On Motion for Rehearing. The plaintiff-appellant, moving for rehearing, sets forth two grounds therefor. In addition, he calls to our attention a claimed erroneous statement in our recital of the facts. The statement that "the complaint does not allege any amount of interest to have been lost by virtue of the appeal" was inadvertently made. The complaint does allege a loss of interest on the judgment because of the stay and delay occasioned by the appeal and supersedeas. This inaccuracy of statement, however, in no way affects the result reached.
Only one of the two grounds for rehearing need be considered. As to the other, we are satisfied with the treatment accorded the subject in our former opinion.
It is strongly insisted that we erred in our treatment of the item of interest claimed as damages under the supersedeas bond. Assuming, as plaintiff contends and correctly we think, that he was stayed in the foreclosure of his corporation's mortgage for the period of supersedeas, this alone does not entitle him to judgment against the sureties. There must have been a loss of such interest to plaintiff. The foreclosure proceeding was to satisfy an amount adjudged due in excess of $23,000, consisting of both principal and interest. The order of sale directed an application of the proceeds of sale to the total indebtedness without specifying any application as between principal and interest. If the rule governing the application of voluntary partial payments be deemed to have been properly followed under the order of sale, then all the interest for loss of which claim is made under the bond was satisfied and the claim fails. On the other hand, if, as plaintiff argues, the special master shall be deemed properly to have applied the proceeds on equitable principles, the rule governing where the proceedings are in invitum (46 C.J. 462, § 86 under topic "Payment"), and to have appropriated the entire proceeds to principal, then interest for the period of supersedeas is recoverable from the sureties on the supersedeas bond. We thus were called upon to interpret the order of sale in this behalf. We did so in this language, from which position we now are asked to recede, to-wit: "In the absence of other directions or agreement between the parties, it cannot be said *Page 537 that the application of the $11,000.00 payment was not made, first, to costs incurred; second, to interest due up to the time of ascertainment of the amount of the deficiency; and, third, the balance to the principal indebtedness."

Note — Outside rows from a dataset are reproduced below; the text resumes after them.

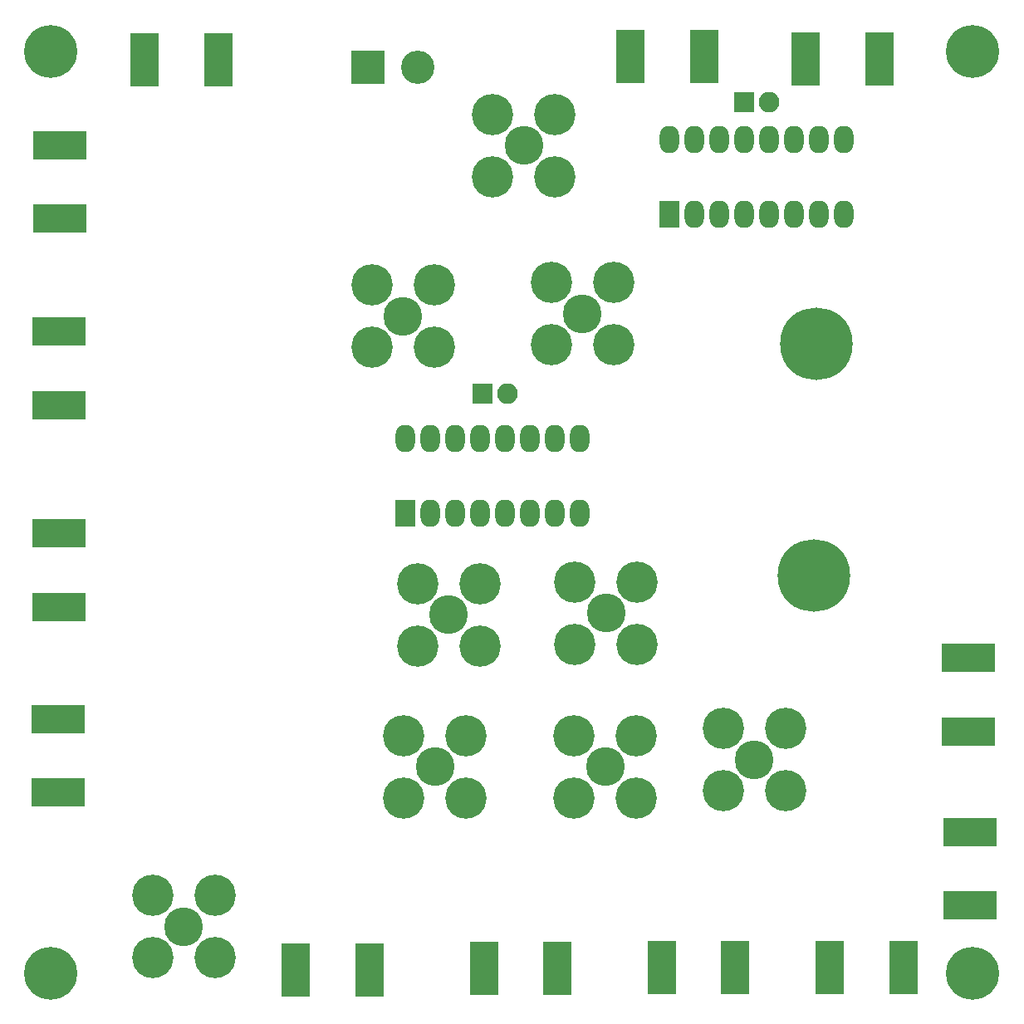
<source format=gbr>
G04 #@! TF.FileFunction,Soldermask,Bot*
%FSLAX46Y46*%
G04 Gerber Fmt 4.6, Leading zero omitted, Abs format (unit mm)*
G04 Created by KiCad (PCBNEW 4.0.7) date 10/23/19 01:26:46*
%MOMM*%
%LPD*%
G01*
G04 APERTURE LIST*
%ADD10C,0.100000*%
%ADD11R,2.900000X5.480000*%
%ADD12C,5.400000*%
%ADD13R,2.000000X2.800000*%
%ADD14O,2.000000X2.800000*%
%ADD15R,2.100000X2.100000*%
%ADD16O,2.100000X2.100000*%
%ADD17R,5.480000X2.900000*%
%ADD18C,4.210000*%
%ADD19C,3.956000*%
%ADD20R,3.400000X3.400000*%
%ADD21C,3.400000*%
%ADD22C,7.400000*%
G04 APERTURE END LIST*
D10*
D11*
X137460000Y-53770000D03*
X129960000Y-53770000D03*
D12*
X53000000Y-53000000D03*
X147000000Y-53000000D03*
X53000000Y-147000000D03*
X147000000Y-147000000D03*
D11*
X119570000Y-53570000D03*
X112070000Y-53570000D03*
D13*
X116078000Y-69596000D03*
D14*
X133858000Y-61976000D03*
X118618000Y-69596000D03*
X131318000Y-61976000D03*
X121158000Y-69596000D03*
X128778000Y-61976000D03*
X123698000Y-69596000D03*
X126238000Y-61976000D03*
X126238000Y-69596000D03*
X123698000Y-61976000D03*
X128778000Y-69596000D03*
X121158000Y-61976000D03*
X131318000Y-69596000D03*
X118618000Y-61976000D03*
X133858000Y-69596000D03*
X116078000Y-61976000D03*
D13*
X89154000Y-100076000D03*
D14*
X106934000Y-92456000D03*
X91694000Y-100076000D03*
X104394000Y-92456000D03*
X94234000Y-100076000D03*
X101854000Y-92456000D03*
X96774000Y-100076000D03*
X99314000Y-92456000D03*
X99314000Y-100076000D03*
X96774000Y-92456000D03*
X101854000Y-100076000D03*
X94234000Y-92456000D03*
X104394000Y-100076000D03*
X91694000Y-92456000D03*
X106934000Y-100076000D03*
X89154000Y-92456000D03*
D15*
X123698000Y-58166000D03*
D16*
X126238000Y-58166000D03*
D15*
X97028000Y-87884000D03*
D16*
X99568000Y-87884000D03*
D17*
X53925000Y-62575000D03*
X53925000Y-70075000D03*
X53800000Y-81600000D03*
X53800000Y-89100000D03*
X53800000Y-102175000D03*
X53800000Y-109675000D03*
X53725000Y-121100000D03*
X53725000Y-128600000D03*
X146675000Y-140100000D03*
X146675000Y-132600000D03*
D11*
X132400000Y-146425000D03*
X139900000Y-146425000D03*
X115275000Y-146425000D03*
X122775000Y-146425000D03*
X97150000Y-146500000D03*
X104650000Y-146500000D03*
X77950000Y-146675000D03*
X85450000Y-146675000D03*
D18*
X110363000Y-82931000D03*
D19*
X107188000Y-79756000D03*
D18*
X104013000Y-82931000D03*
X110363000Y-76581000D03*
X104013000Y-76581000D03*
X92075000Y-83185000D03*
D19*
X88900000Y-80010000D03*
D18*
X85725000Y-83185000D03*
X92075000Y-76835000D03*
X85725000Y-76835000D03*
X106426000Y-107124500D03*
D19*
X109601000Y-110299500D03*
D18*
X112776000Y-107124500D03*
X106426000Y-113474500D03*
X112776000Y-113474500D03*
X88975000Y-122800000D03*
D19*
X92150000Y-125975000D03*
D18*
X95325000Y-122800000D03*
X88975000Y-129150000D03*
X95325000Y-129150000D03*
X106350000Y-122800000D03*
D19*
X109525000Y-125975000D03*
D18*
X112700000Y-122800000D03*
X106350000Y-129150000D03*
X112700000Y-129150000D03*
X90373200Y-107289600D03*
D19*
X93548200Y-110464600D03*
D18*
X96723200Y-107289600D03*
X90373200Y-113639600D03*
X96723200Y-113639600D03*
X63373000Y-139065000D03*
D19*
X66548000Y-142240000D03*
D18*
X69723000Y-139065000D03*
X63373000Y-145415000D03*
X69723000Y-145415000D03*
X98044000Y-59436000D03*
D19*
X101219000Y-62611000D03*
D18*
X104394000Y-59436000D03*
X98044000Y-65786000D03*
X104394000Y-65786000D03*
D11*
X70044000Y-53848000D03*
X62544000Y-53848000D03*
D20*
X85344000Y-54610000D03*
D21*
X90424000Y-54610000D03*
D17*
X146558000Y-122368000D03*
X146558000Y-114868000D03*
D22*
X130810000Y-106426000D03*
X131064000Y-82804000D03*
D18*
X121539000Y-122047000D03*
D19*
X124714000Y-125222000D03*
D18*
X127889000Y-122047000D03*
X121539000Y-128397000D03*
X127889000Y-128397000D03*
M02*

</source>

We are not persuaded that the effect given the order of sale in the language just quoted misinterprets its true intent. If it were the case of applying the proceeds of a voluntary partial payment, obviously no other application than that deduced from the order in our former opinion would have been thought of. Although the payment here involved was compulsory in form, i.e. through a judicial foreclosure, yet in substance and practical effect it is so nearly voluntary in character as reflected by circumstances to be mentioned, that we think we should violate the true intent of the order to treat it as made in the light of any other understanding of it. In the first place, it was a default foreclosure, having the semblance but lacking the reality of a contest. Furthermore, the plaintiff, through his own or his corporation's attorney, was in complete charge of the proceedings.

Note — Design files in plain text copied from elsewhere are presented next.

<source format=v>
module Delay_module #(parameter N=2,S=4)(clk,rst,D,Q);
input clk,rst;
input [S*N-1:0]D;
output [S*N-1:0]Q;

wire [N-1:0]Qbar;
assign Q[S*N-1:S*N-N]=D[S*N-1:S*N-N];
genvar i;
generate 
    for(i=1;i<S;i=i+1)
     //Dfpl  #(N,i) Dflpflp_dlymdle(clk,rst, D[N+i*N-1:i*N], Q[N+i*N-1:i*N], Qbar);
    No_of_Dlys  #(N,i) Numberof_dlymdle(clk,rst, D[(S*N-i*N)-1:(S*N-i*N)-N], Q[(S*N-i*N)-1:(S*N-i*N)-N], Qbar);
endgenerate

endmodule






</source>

One of two inferences seems inescapable. The plaintiff, in charge of the default foreclosure proceedings, either made no request for inclusion in the order of sale of a specific direction that the proceeds be applied first to the principal indebtedness and the remainder to interest; or, having made such request, the same was denied by the trial judge in the form of order actually entered.
The plaintiff's position is but little aided in assuming either alternative as the true one. If the specific direction we are now asked to supply by construction were asked and refused, obviously we should lack grounds for reading it into the order actually made. On the other hand, if the trial judge were not reminded of the pertinency of a different rule by a request for specific direction governing application, then because of the considerations mentioned, it would appear the more likely and natural thing for him to have intended the application appropriate to the seemingly voluntary character of the payment involved. While, of course, we impute knowledge of both rules to the trial judge, he naturally was more familiar with the United States rule governing application of partial payments voluntarily made. It theretofore had been approved and applied in this jurisdiction in Jones-Downes Company v. Chandler, 13 N.M. 501,85 P. 392, 13 Ann.Cas. 710, and Armijo v. Henry, 14 N.M. 181,89 P. 305, 25 L.R.A., N.S., 275, whereas we never before had had occasion to notice or consider the rule governing application of involuntary payments.
Even under the rule generally followed in making application of involuntary payments, i.e., upon equitable principles (46 C.J. 462), there is no fixed standard of application. Some three or four different methods are employed to accomplish equity, as suggested by the text cited. The *Page 538 discretion of the trial judge controls and within that discretion, even in proceedings in invitum, he is privileged to adopt the rule followed in applying partial payments voluntarily made, if it seems the more equitable.
All parties agree that we may not in this proceeding apply the payment arising from the foreclosure proceedings. Unquestionably, some application of the payment, as between principal and interest, was made by the special master prior to or coincidentally with the approval of his report of sale. We simply are compelled to determine from the order what application the master properly may have made and then assume that such application was made. Thus seeking to determine the true intent of the order, the plaintiff asks us to assume application under it conformably to what now may appeal to us as equitable. But the record fails to show that these considerations were urged upon the trial court when it incorporated in the order of sale only a general direction for application of the proceeds thereof. Indeed, the implications are strongly to the contrary. We adhere to our former holding that the application was first to costs; second to interest; and third to principal.
This conclusion, although unsatisfactory, is less so than that proposed by the plaintiff. And, yet, a simple request for specific direction as to application of the payment, seasonably made by the party now asking us to interpret the obscure passages of the order, or by his predecessor in interest, would have removed all doubt on the subject.
The motion for rehearing will be denied, and it is so ordered.
BRICE, C.J., and ZINN, SADLER, and BICKLEY, JJ., concur.